Problem requirements
All lines with the word "anchor" are to be found and copied from the listing.

Material for the task: Begin

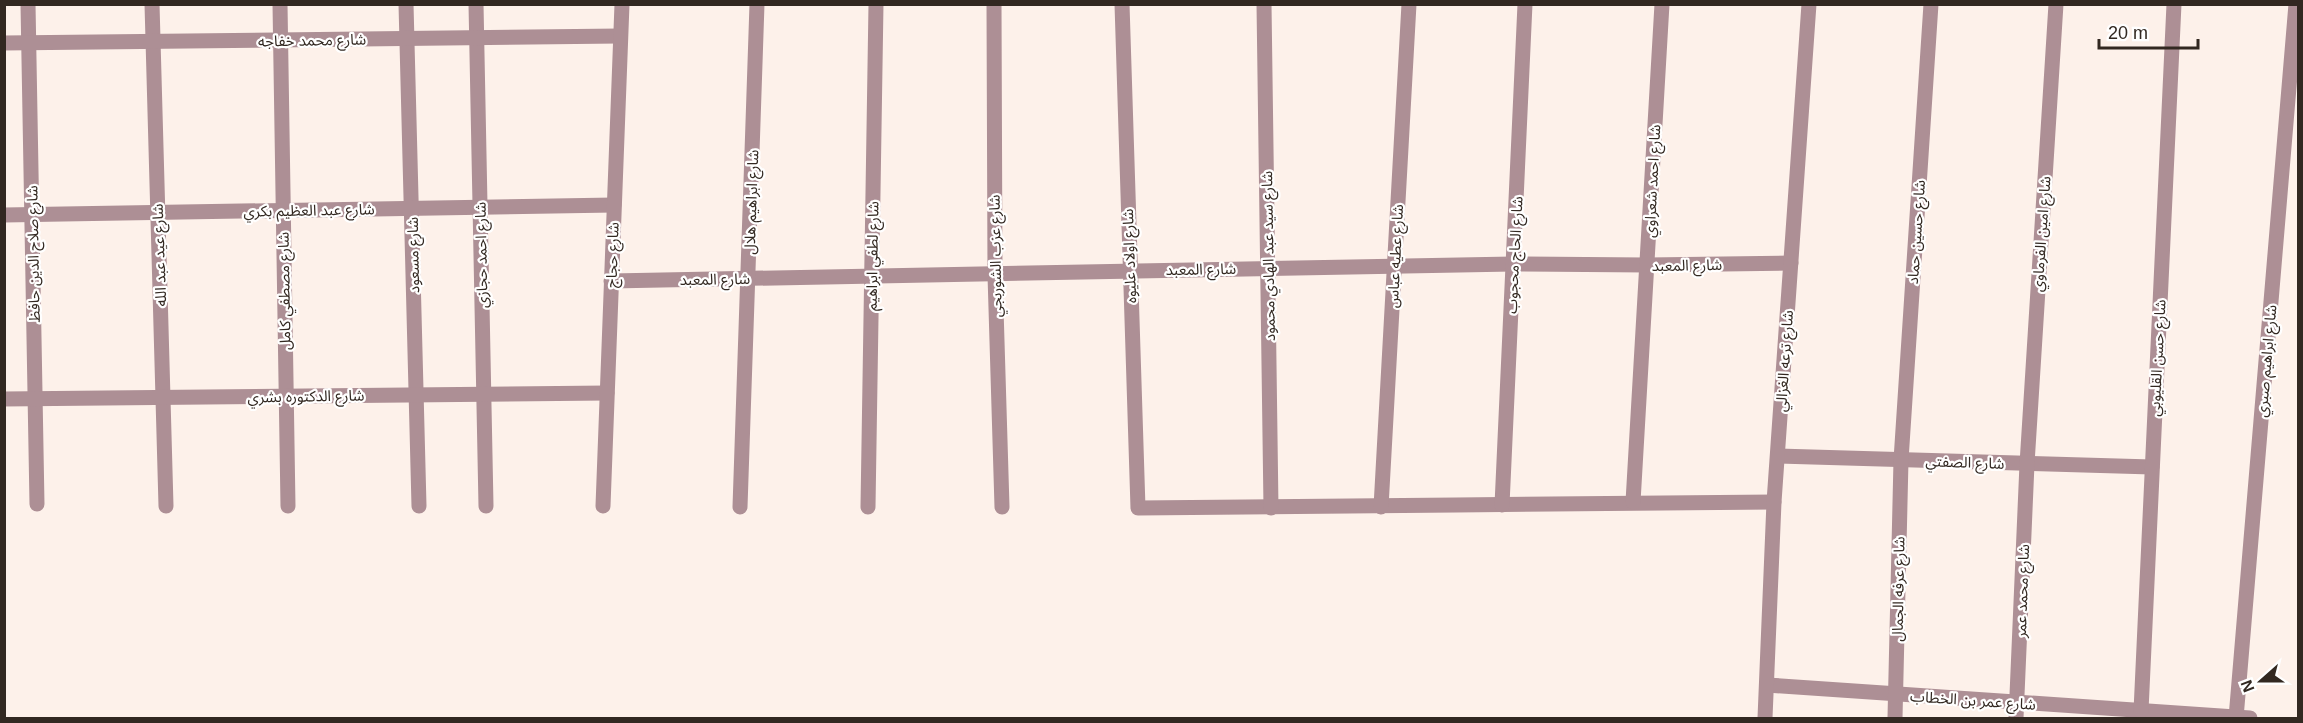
<svg xmlns="http://www.w3.org/2000/svg" width="2303" height="723" viewBox="0 0 2303 723" font-family="Arial,'Noto Sans Arabic',sans-serif">
	<style>
		.lines { fill: none; stroke-linecap: round; stroke-linejoin: round }
		.minor { stroke: #ad8f95; stroke-width: 15 }
		.labels { text-anchor: middle; dominant-baseline: central; stroke-width: 4.5; stroke-linejoin: round; paint-order: stroke }
		.street-label { font-size: 15px; fill: #322821; stroke: #fff }
	</style>
	<rect width="100%" height="100%" fill="#fdf1ea"/>
	<g class="lines">
		<g class="minor">
			<polyline points="28,4 37,504"/>
			<polyline points="152,4 166,506"/>
			<polyline points="280,4 288,506"/>
			<polyline points="406,4 419,506"/>
			<polyline points="476,4 486,506"/>
			<polyline points="994,4 995,275 1002,507"/>
			<path d="M1122,4L1138,508C1350,508 1562,502 1774,502"/>
			<polyline points="1264,4 1271,508"/>
			<polyline points="4,43 620,36"/>
			<polyline points="4,215 614,205"/>
			<polyline points="611,281 1513,264 1647,265 1791,263"/>
			<polyline points="4,399 607,393"/>
			<polyline points="1778,456 2152,467"/>
			<polyline points="1633,502 1662,4"/>
			<polyline points="1502,505 1525,4"/>
			<polyline points="603,506 622,4"/>
			<polyline points="740,507 757,4"/>
			<polyline points="868,507 876,4"/>
			<polyline points="1381,507 1409,4"/>
			<polyline points="1767,685 2250,718"/>
			<polyline points="2141,711 2174,4"/>
			<polyline points="1765,718 1774,502 1809,4"/>
			<polyline points="1895,718 1901,460 1931,4"/>
			<polyline points="2016,718 2027,464 2056,4"/>
			<polyline points="2236,718 2296,4"/>
		</g>
	</g>
	<g class="labels">
		<g class="street-label">
			<text transform="translate(312 40) rotate(-1)">شارع محمد خفاجه</text>
			<text transform="translate(1652 181) rotate(-87)">شارع احمد شعراوي</text>
			<text transform="translate(751 202) rotate(-88)">شارع ابراهيم هلال</text>
			<text transform="translate(309 210) rotate(-1)">شارع عبد العظيم بكري</text>
			<text transform="translate(1916 232) rotate(-86)">شارع حسين حماد</text>
			<text transform="translate(2041 234) rotate(-86)">شارع امين الفرماوي</text>
			<text transform="translate(33 254) rotate(-91)">شارع صلاح الدين حافظ</text>
			<text transform="translate(159 255) rotate(-92)">شارع عيد عبد الله</text>
			<text transform="translate(413 255) rotate(-91)">شارع مسعود</text>
			<text transform="translate(481 255) rotate(-91)">شارع احمد حجازي</text>
			<text transform="translate(612 255) rotate(-88)">شارع حجاج</text>
			<text transform="translate(1514 255) rotate(-87)">شارع الحاج محجوب</text>
			<text transform="translate(872 256) rotate(-89)">شارع لطفي ابراهيم</text>
			<text transform="translate(995 256) rotate(-91)">شارع عزب الشوربجي</text>
			<text transform="translate(1129 256) rotate(-92)">شارع اولاد عليوه</text>
			<text transform="translate(1268 256) rotate(-91)">شارع سيد عبد الهادي محمود</text>
			<text transform="translate(1395 256) rotate(-87)">شارع عطيه عباس</text>
			<text transform="translate(1687 265) rotate(-1)">شارع المعبد</text>
			<text transform="translate(1201 269) rotate(-1)">شارع المعبد</text>
			<text transform="translate(715 279) rotate(-1)">شارع المعبد</text>
			<text transform="translate(284 291) rotate(-91)">شارع مصطفي كامل</text>
			<text transform="translate(2157 358) rotate(-87)">شارع حسن القليوبي</text>
			<text transform="translate(1784 361) rotate(-86)">شارع ترعه الغزالي</text>
			<text transform="translate(2266 361) rotate(-85)">شارع ابراهيم صبري</text>
			<text transform="translate(306 396) rotate(-1)">شارع الدكتوره بشري</text>
			<text transform="translate(1965 462) rotate(2)">شارع الصفتي</text>
			<text transform="translate(1898 589) rotate(-89)">شارع عرفه الجمال</text>
			<text transform="translate(2022 591) rotate(-88)">شارع محمد عمر</text>
			<text transform="translate(1973 700) rotate(4)">شارع عمر بن الخطاب</text>
		</g>
	</g>
	<rect width="2303" height="723" fill="none" stroke="#322821" stroke-width="12"/>
	<g transform="translate(2261 681) rotate(249)" stroke="#ffffff" stroke-width="4.5" paint-order="stroke">
	<path d="M0-4.5L10 22L0 15L-10 22Z" fill="#322821"/>
	<text y="-9" font-size="16" font-weight="bold" text-anchor="middle" fill="#322821">N</text>
	</g>
	<path d="M2099 39v9h99v-9" fill="none" stroke="#322821" stroke-width="3"/>
	<text x="2108" y="39" font-size="18" fill="#322821" stroke="#ffffff" stroke-width="4.5" paint-order="stroke">20 m</text>
</svg>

Material for the task: End

Exercise response
		.labels { text-anchor: middle; dominant-baseline: central; stroke-width: 4.5; stroke-linejoin: round; paint-order: stroke }
	<text y="-9" font-size="16" font-weight="bold" text-anchor="middle" fill="#322821">N</text>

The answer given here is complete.